▸ **Dataset content**
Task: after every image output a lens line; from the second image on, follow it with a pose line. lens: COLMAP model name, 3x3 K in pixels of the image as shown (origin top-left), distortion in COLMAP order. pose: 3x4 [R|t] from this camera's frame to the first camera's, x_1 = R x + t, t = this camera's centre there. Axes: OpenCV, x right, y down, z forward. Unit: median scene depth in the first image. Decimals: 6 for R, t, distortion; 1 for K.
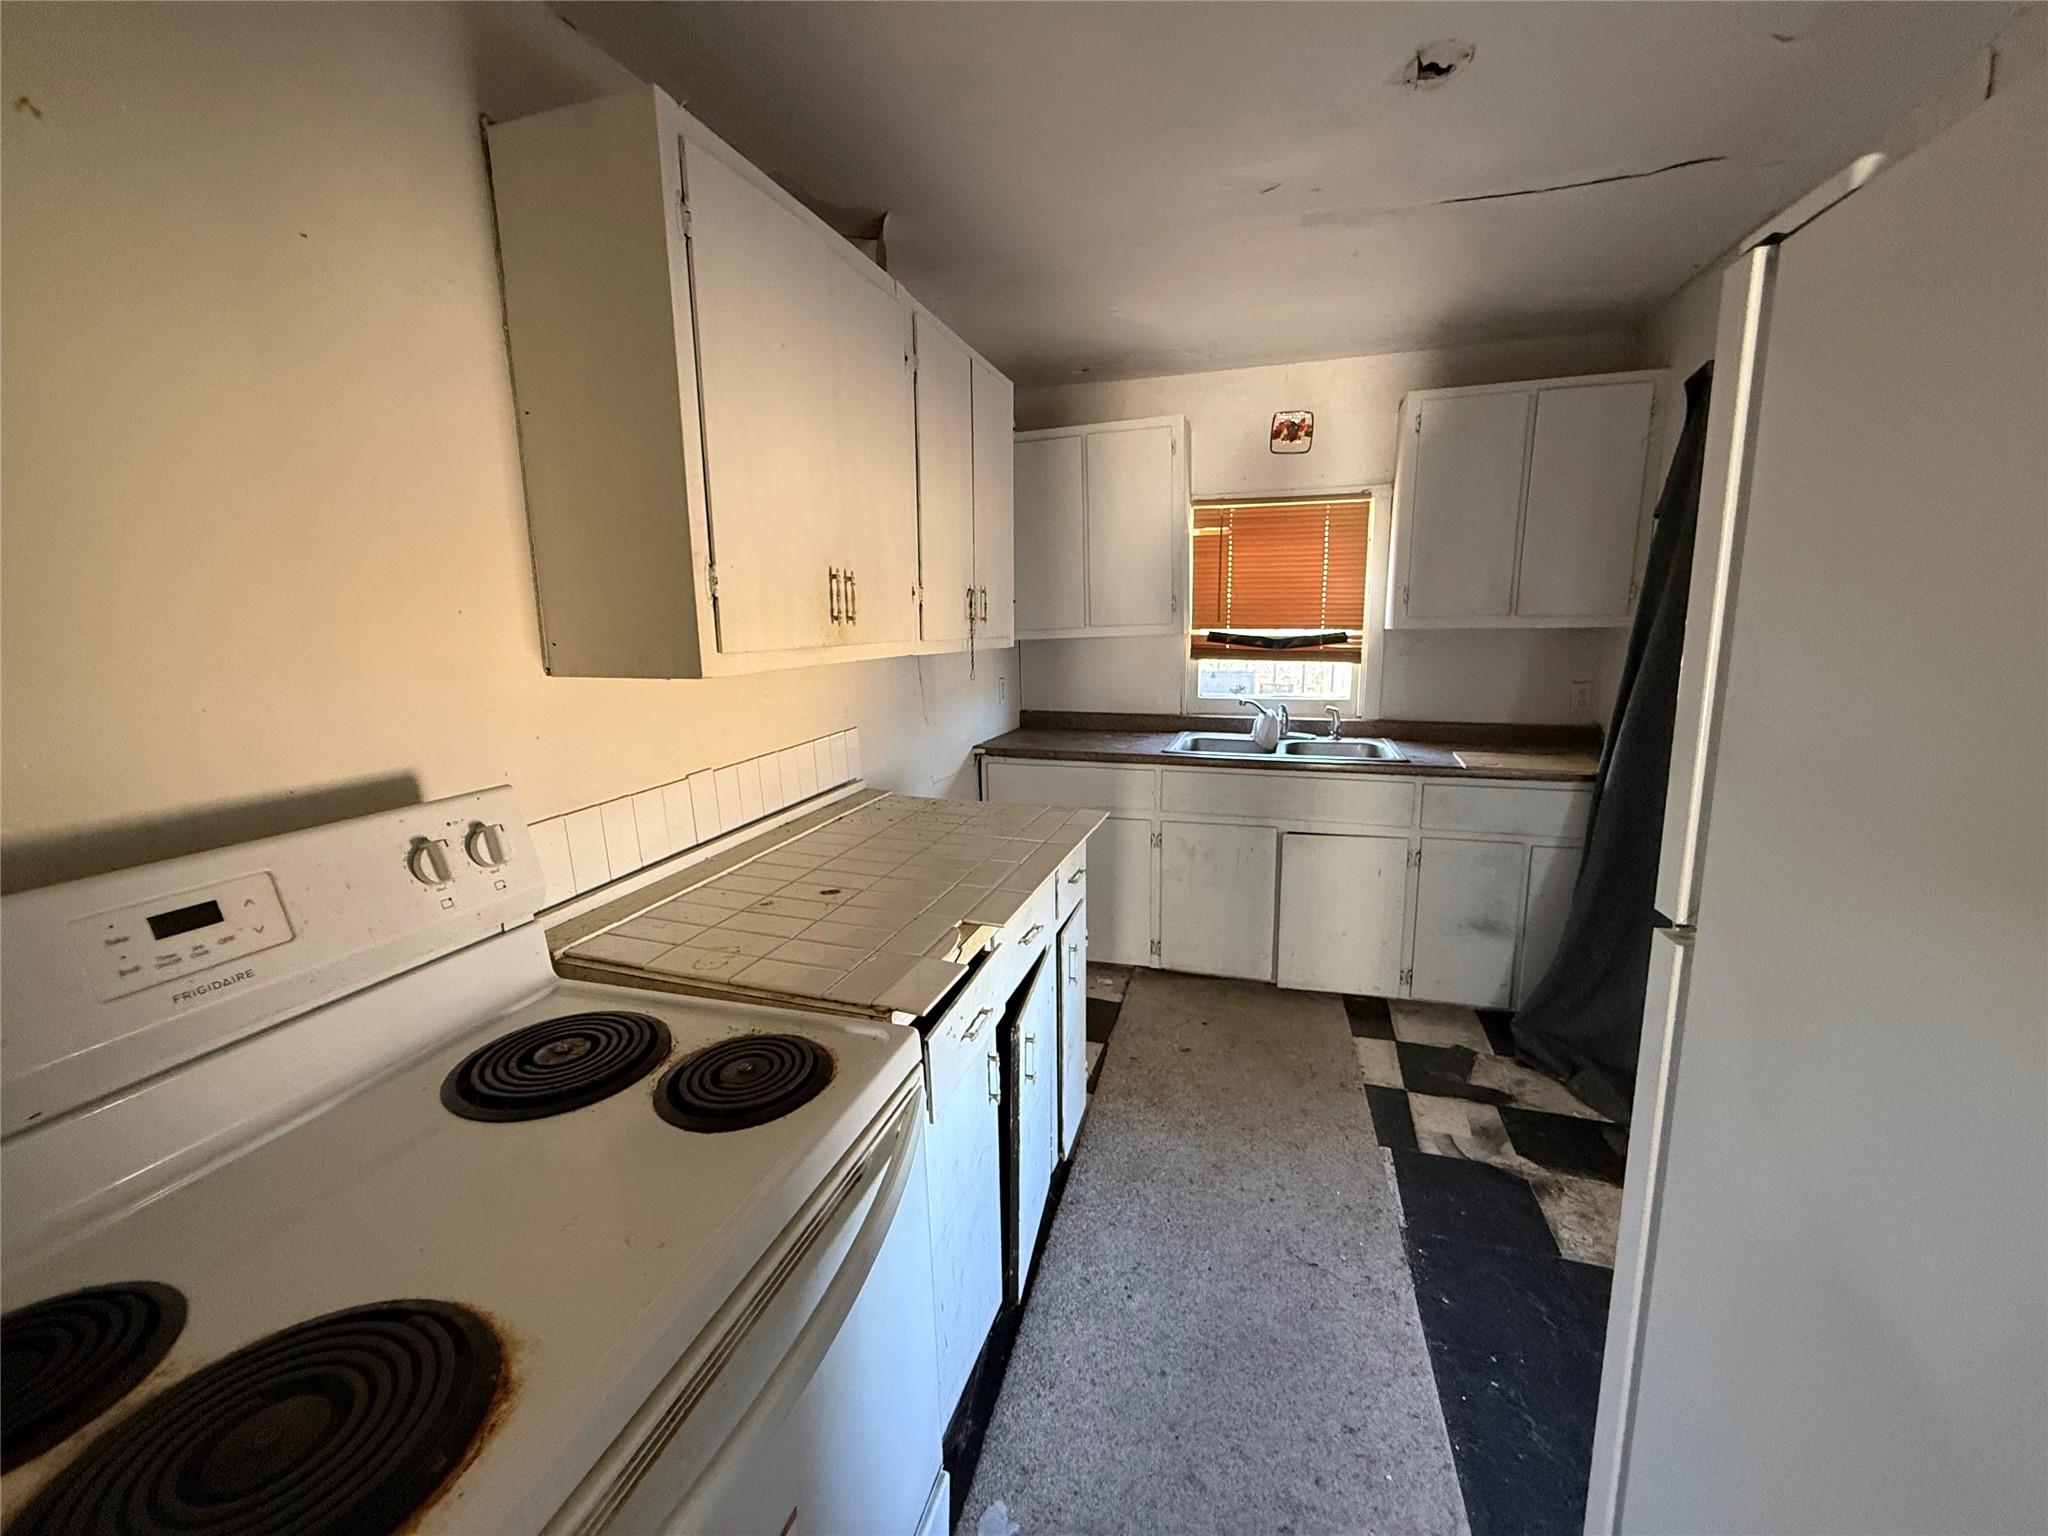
lens RADIAL K [[819.1, 0, 1024.0], [0, 819.1, 768.0], [0, 0, 1]] dist [-0.000184, -0.000013]
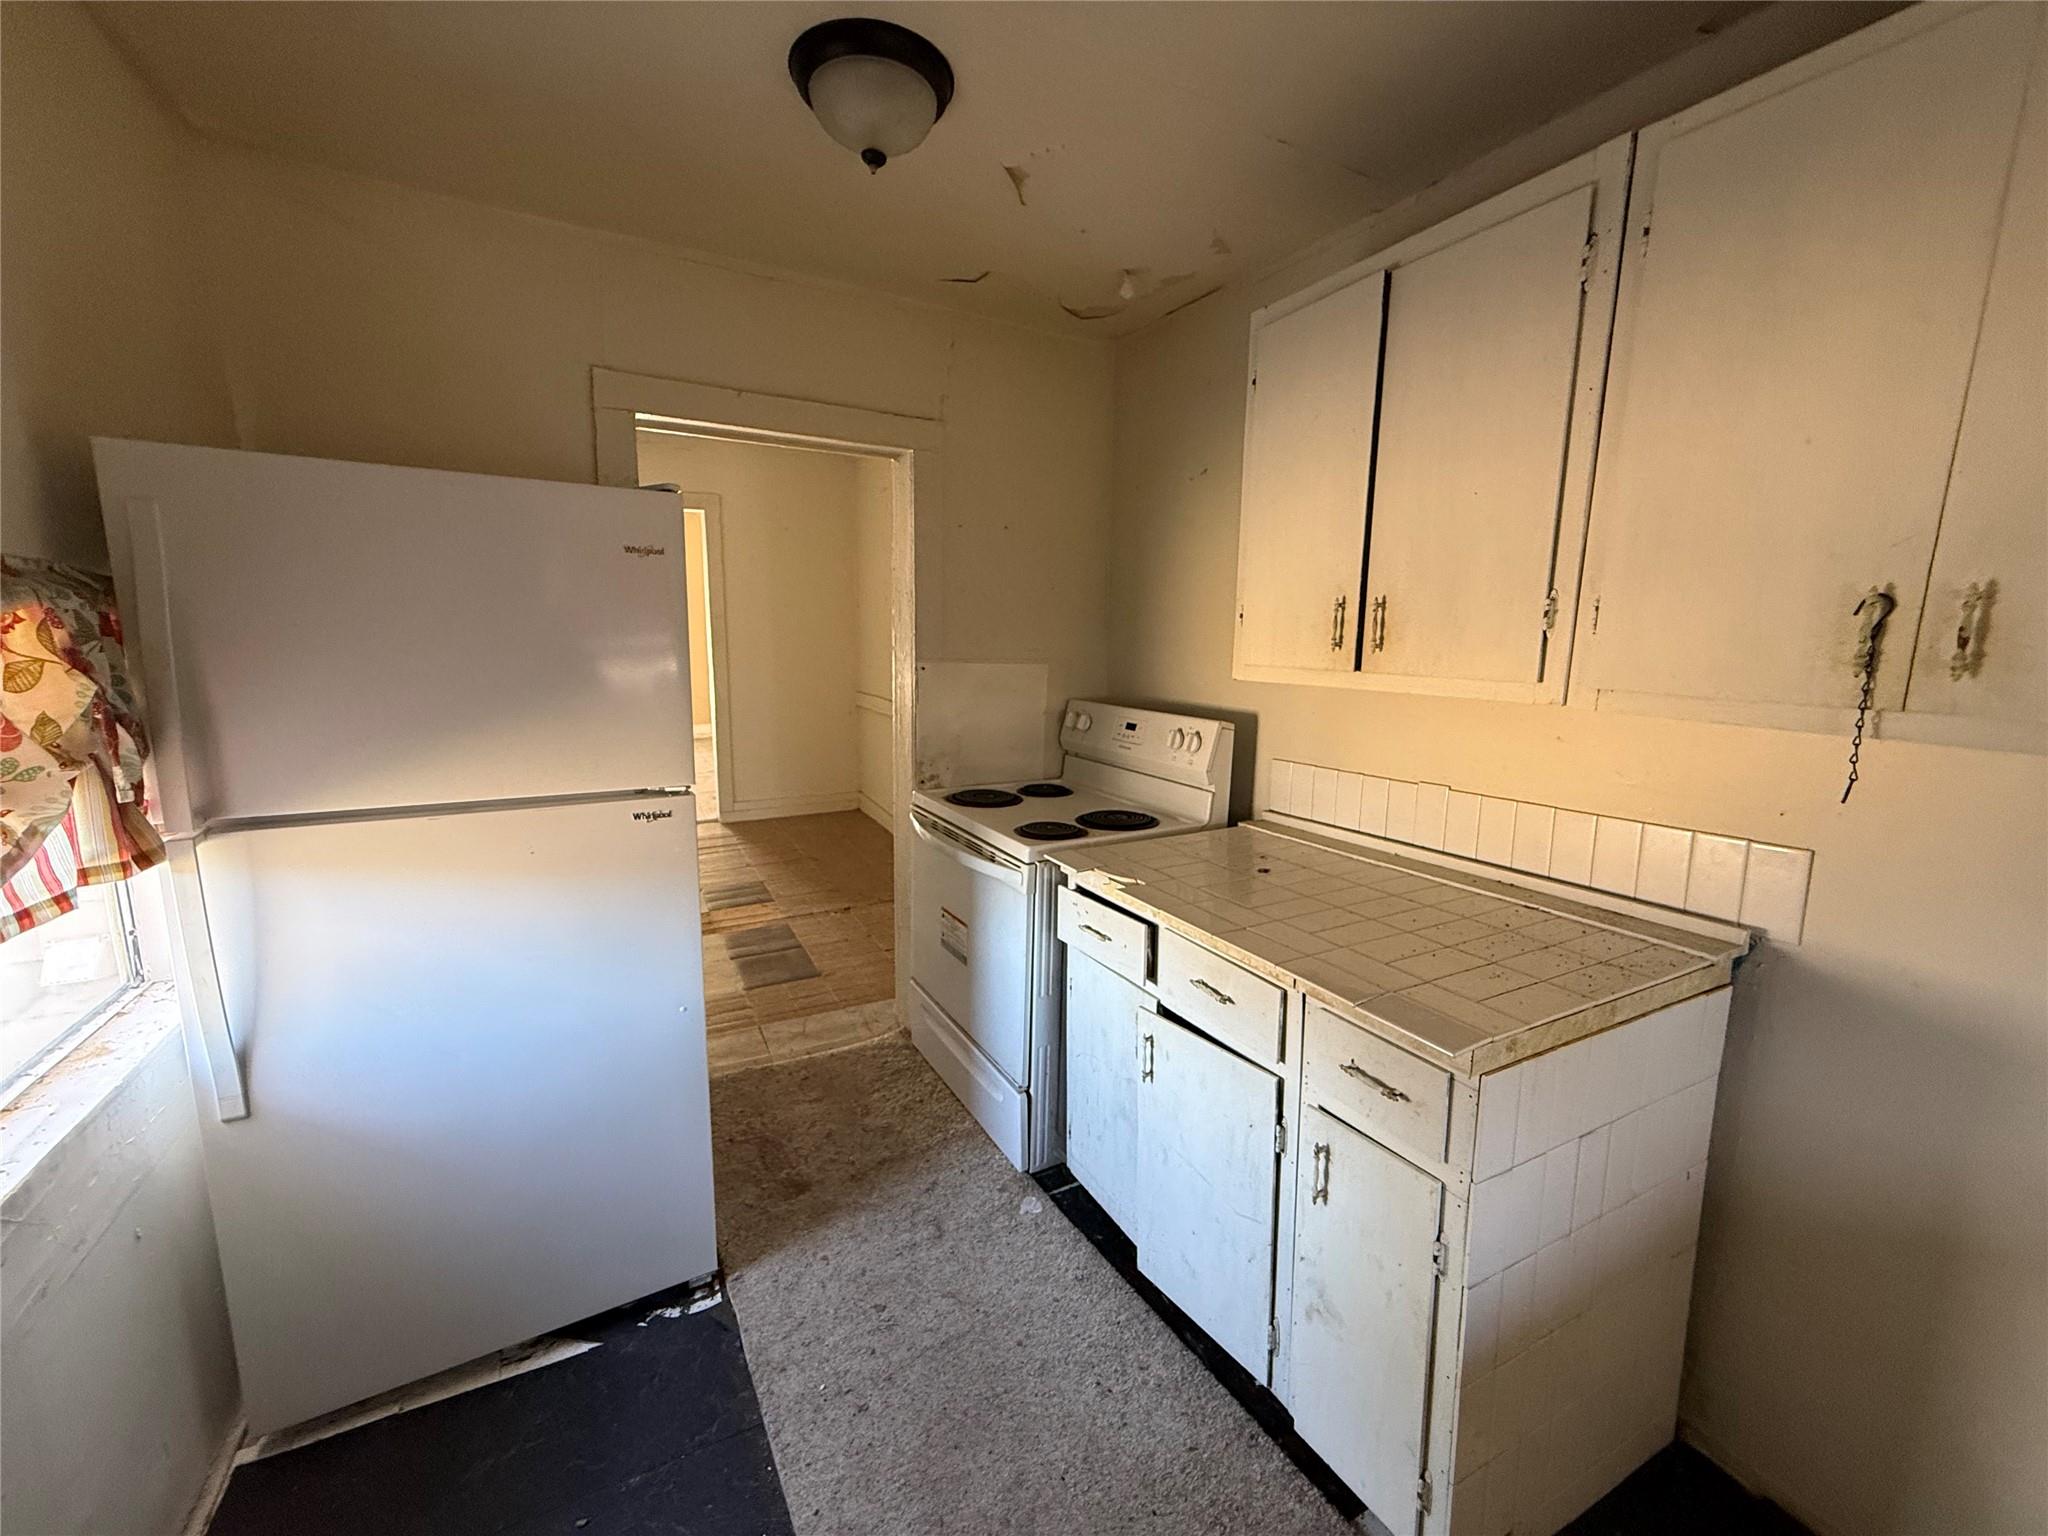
lens RADIAL K [[819.1, 0, 1024.0], [0, 819.1, 768.0], [0, 0, 1]] dist [-0.000184, -0.000013]
pose [[-0.700016, 0.129735, -0.702244, 0.380392], [-0.126774, 0.945165, 0.300985, -0.140097], [0.702784, 0.299721, -0.645183, 0.678124]]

▸ **What to work on**
Reproduce the data above word for word, leaving out the pictures.

▸ **Expected answer**
Task: after every image output a lens line; from the second image on, follow it with a pose line. lens: COLMAP model name, 3x3 K in pixels of the image as shown (origin top-left), distortion in COLMAP order. pose: 3x4 [R|t] from this camera's frame to the first camera's, x_1 = R x + t, t = this camera's centre there. Axes: OpenCV, x right, y down, z forward. Unit: median scene depth in the first image. Decimals: 6 for R, t, distortion; 1 for K.
lens RADIAL K [[819.1, 0, 1024.0], [0, 819.1, 768.0], [0, 0, 1]] dist [-0.000184, -0.000013]
lens RADIAL K [[819.1, 0, 1024.0], [0, 819.1, 768.0], [0, 0, 1]] dist [-0.000184, -0.000013]
pose [[-0.700016, 0.129735, -0.702244, 0.380392], [-0.126774, 0.945165, 0.300985, -0.140097], [0.702784, 0.299721, -0.645183, 0.678124]]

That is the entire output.